■ Document text
-=-=-

Revisiting ‘Invasion of the Body Snatchers’ (1978)

bodyI’m not a big fan of remakes, we live in an age when  we are swamped with them (and the remake’s bastard child, the dreaded reboot). There was a time when remakes were quite rare, and this was one of the first and possibly very best. Philip Kaufman’s Invasion of the Body Snatchers– like John Carpenter’s The Thing a few years later, is a genuinely great remake that offers something new while at the same time being respectful of the original work. It also shares with Carpenter’s film an incredibly bleak ending. Both films show humans struggling against an alien presence and it can be seen that in both films that struggle fails. I suppose Carpenter’s film offers some hint of hope in its ambiguity, but there’s no doubt about Body Snatchers; its the End of the World, for humanity at least (although where does the pods propensity for copying lifeforms end? Once humanity is copied, would they need to turn their attention to all the rest of Earth’s lifeforms next?).

Kaufman’s Body Snatchers is a refreshing experience compared to current sci-fi/horror films. You can certainly tell it was a 1970s film- it carries much of the feel of films of that decade, in that it all looks very real and ordinary, without any Hollywood artifice. It features a brilliant cast of ordinary-looking actors playing ordinary characters. Well, I say ‘ordinary’ but there’s something pleasantly kooky about each of them, the film showing them as examples of what makes each of us different, each of us truly human, as opposed to the pod-person version. There is nothing particularly special or heroic about any of them but they are fascinating all the same.

body2Our protagonist is an ‘Everyman’: Matthew Bennell (Donald Sutherland). a San Francisco health inspector, whose best friend Elizabeth Driscoll (Brooke Adams) is a lab analyst in his department. Elizabeth is in a relationship but her boyfriend that she is living with has started to act strangely. Bennell has noticed other people complaining the same about their partners too; he thinks maybe she should see David Kibner (Leonard Nimoy) a psychologist friend of his. When they finally meet, Kibner reveals he has had a number of patients saying the same thing- but he dismisses it as surely just a symptom of the modern world, an excuse for getting out of a failing relationship, for not showing commitment or being able to compromise. At least that’s what he is saying- but he’s basically asking people to ‘sleep on it’ and it soon becomes apparent that sleep is death. So is Kibner really Kibner anymore? Can anyone be trusted?

The film taps into very real modern-world anxieties. In a busy city of thousands of strangers, is there something odd about strangers seeming strange? In the film, we ‘see’ countless faces of people/characters in crowded scenes that we cannot know; who is human, who not? The pacing of the film is slow and hypnotic- from the very start of the film, it’s already too late. How many days or weeks before have the alien lifeforms been drifting down from the sky? The films characters are stumbling onto something that has alread progressed beyond the tipping point. We are witnessing the slow end of everything. Street scenes feature mundane events like trash lorries collecting rubbish; until the familiarity of it in successive scenes becomes disturbing and we realise that’s not just normal domestic rubbish being trashed. We see crowd scenes with isolated figures running by, sometimes being chased by others, ignored by both the general crowd and the main characters. They are all hints at other stories of horror unfolding in the background as the menace slowly spreads. It is all very subtle. The world is ending and no-one knows it.

I guess that makes it the scariest End of the World scenario there is. Great movie, and one that is certainly standing the test of time, as relevant now as it ever was back on its release.

-=-=-

■ Data supplied
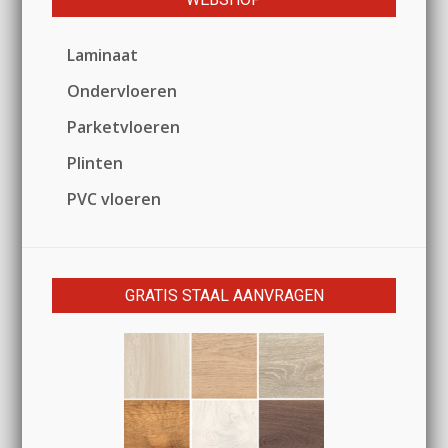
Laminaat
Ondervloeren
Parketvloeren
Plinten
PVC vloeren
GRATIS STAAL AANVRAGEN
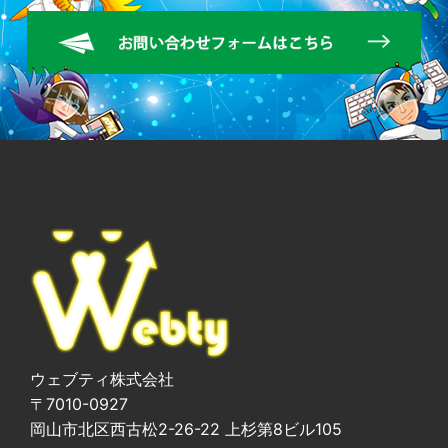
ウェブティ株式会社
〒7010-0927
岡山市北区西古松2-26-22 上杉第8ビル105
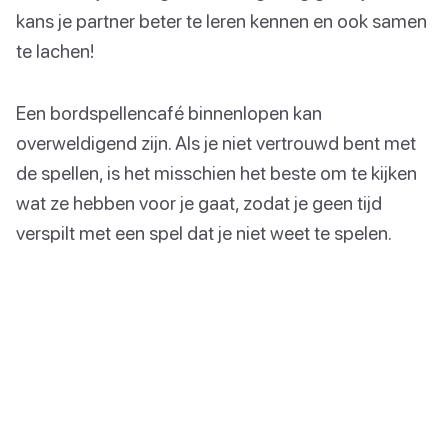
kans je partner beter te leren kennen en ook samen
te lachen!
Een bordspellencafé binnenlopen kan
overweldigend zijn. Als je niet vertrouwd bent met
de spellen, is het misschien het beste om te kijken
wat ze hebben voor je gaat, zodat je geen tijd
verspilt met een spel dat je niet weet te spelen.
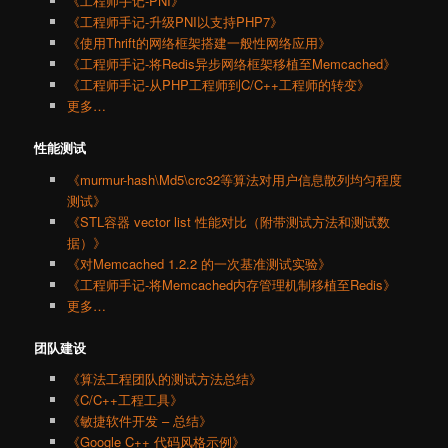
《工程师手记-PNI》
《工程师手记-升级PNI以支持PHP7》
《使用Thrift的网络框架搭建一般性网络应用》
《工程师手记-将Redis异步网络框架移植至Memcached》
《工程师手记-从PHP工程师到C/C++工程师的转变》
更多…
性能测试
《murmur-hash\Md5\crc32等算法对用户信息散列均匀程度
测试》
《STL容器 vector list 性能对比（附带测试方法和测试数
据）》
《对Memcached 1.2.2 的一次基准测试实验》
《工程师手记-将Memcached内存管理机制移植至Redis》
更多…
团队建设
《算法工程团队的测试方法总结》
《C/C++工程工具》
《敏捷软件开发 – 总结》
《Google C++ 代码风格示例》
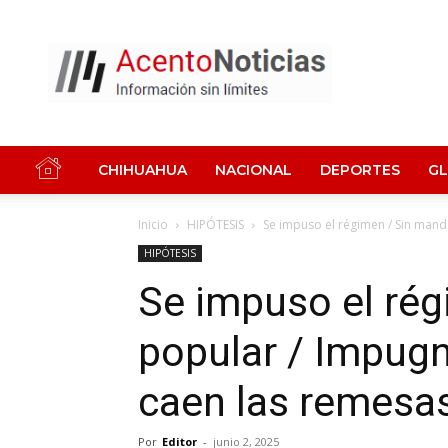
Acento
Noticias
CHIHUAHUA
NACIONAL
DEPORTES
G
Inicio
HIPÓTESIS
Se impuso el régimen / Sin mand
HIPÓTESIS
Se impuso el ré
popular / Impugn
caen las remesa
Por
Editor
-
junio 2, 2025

-=-=-

■ Exercise tasks
**a)** Answer these from the film review:
(i) What job does Matthew Bennell hold?
(ii) Which actor plays David Kibner?
(iii) Which John Carpenter remake does the review compare this film to?
**b)** Please return the passage of the film review that begins with the words containing "Kaufman’s Body Snatchers" and ends with "all the same.", copied exactly.
The listing comes from a separate source and has no connection to the film review.

■ Answers per task
**a)**
(i) He is a San Francisco health inspector.
(ii) Leonard Nimoy.
(iii) The Thing.

**b)**
Kaufman’s Body Snatchers is a refreshing experience compared to current sci-fi/horror films. You can certainly tell it was a 1970s film- it carries much of the feel of films of that decade, in that it all looks very real and ordinary, without any Hollywood artifice. It features a brilliant cast of ordinary-looking actors playing ordinary characters. Well, I say ‘ordinary’ but there’s something pleasantly kooky about each of them, the film showing them as examples of what makes each of us different, each of us truly human, as opposed to the pod-person version. There is nothing particularly special or heroic about any of them but they are fascinating all the same.